Honre la historia de la Medicina mundial los nombres de aquellos maestros que, a petición del Gobierno, demostraron la utilidad de la sorprendente composición: Manuel Alarcón, José Aguirre, Antonio Folgado y Vicente Cuenca. Sus resultados fueron publicados en el diario madrileño ‘Eco del Comercio’ en el mes de agosto de 1934. Pero, ¿cómo se preparaba la medicina?
El boticario explicó que empleaba 4 plantas silvestres: cardo corredor, lengua de buey salvaje, aliso espinoso y melisa.
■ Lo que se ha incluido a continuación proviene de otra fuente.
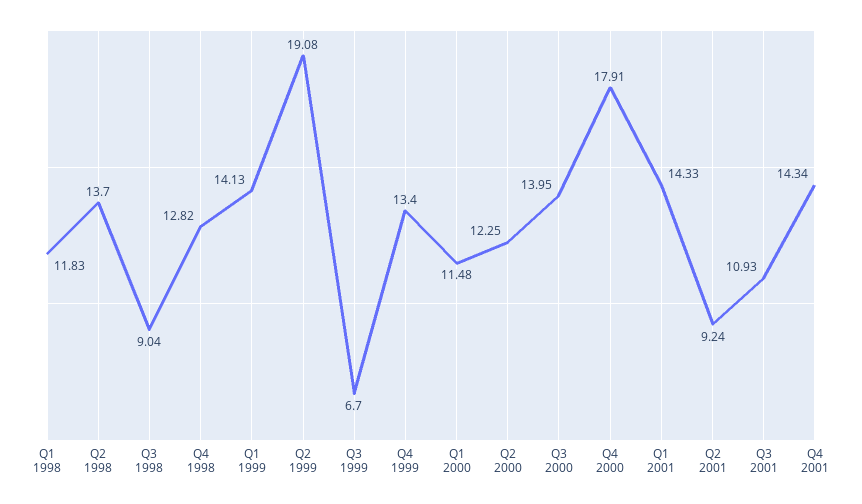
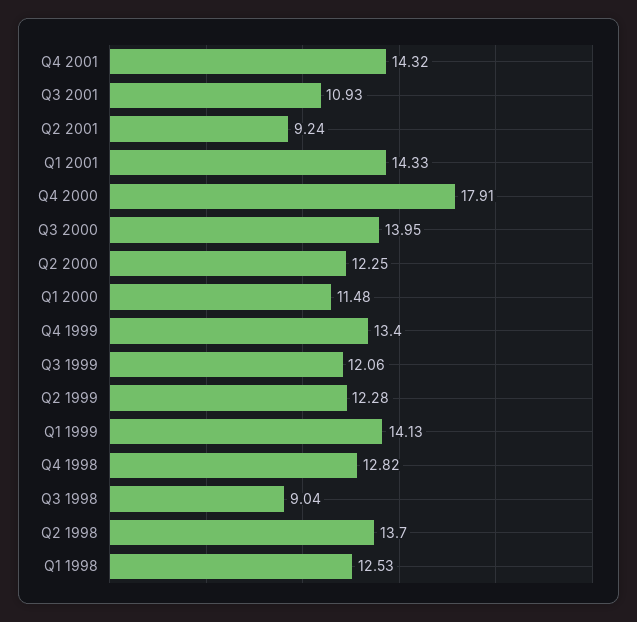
Q1 1998: 11.83 -> 12.53
Q2 1999: 19.08 -> 12.28
Q3 1999: 6.7 -> 12.06
Q4 2001: 14.34 -> 14.32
Era necesario secarlas y pulverizarlas, para luego mezclarlas a partes iguales, tal y como Alarcón detalló en su obra ‘Método que debe seguirse en la administración de los polvos de las viboreras murcianas para la curación del cólera-morbo’.
La Regente interviene
El enfermo, a quien se debía administrar un mínimo de 12 gramos mezclados en agua y en dos o tres tomas, apenas probaba los polvos cuando experimentaba una gran sudoración y la necesidad inaplazable de orinar. Eso sí, para que la medicina fuera efectiva era necesario utilizar plantas autóctonas de las sierras del Segura. De hecho, incluso se editaron folletos que denunciaban la adulteración del preparado y su escasa eficacia.
La terapéutica murciana adquirió tal predicamento que hasta la Regente, María Cristina, por si acaso, ordenó que le enviaran “una porción considerable de dichos polvos”. Tres libras, gratis et amore, recibió su Majestad. La Real Orden fue publicada en el Boletín Estraordinario (sic.) de Murcia el 30 de septiembre de 1834.
La fama de la viborera se extendió por España. Y con ella la necesidad de suministrar más medicina a los coléricos y la lógica escasez de las plantas. Así que algunos quisieron hacer su agosto en aquel ídem de 1834 y anunciaban como polvos de viborera otros sucedáneos.
Enterada la Regente de que proliferaban las adulteraciones, ordenó a la Junta de Sanidad murciana que comisionara a un profesor de Farmacia, Francisco López, para que “se dedique exclusivamente a la recolección, preparación y pulverización de las plantas que componen aquel medicamento”. Otra de las razones de la Real Orden era “atender a los pedidos que se hacen desde varios puntos de España”. Y que, naturalmente, no faltara en la Casa Real. A ver.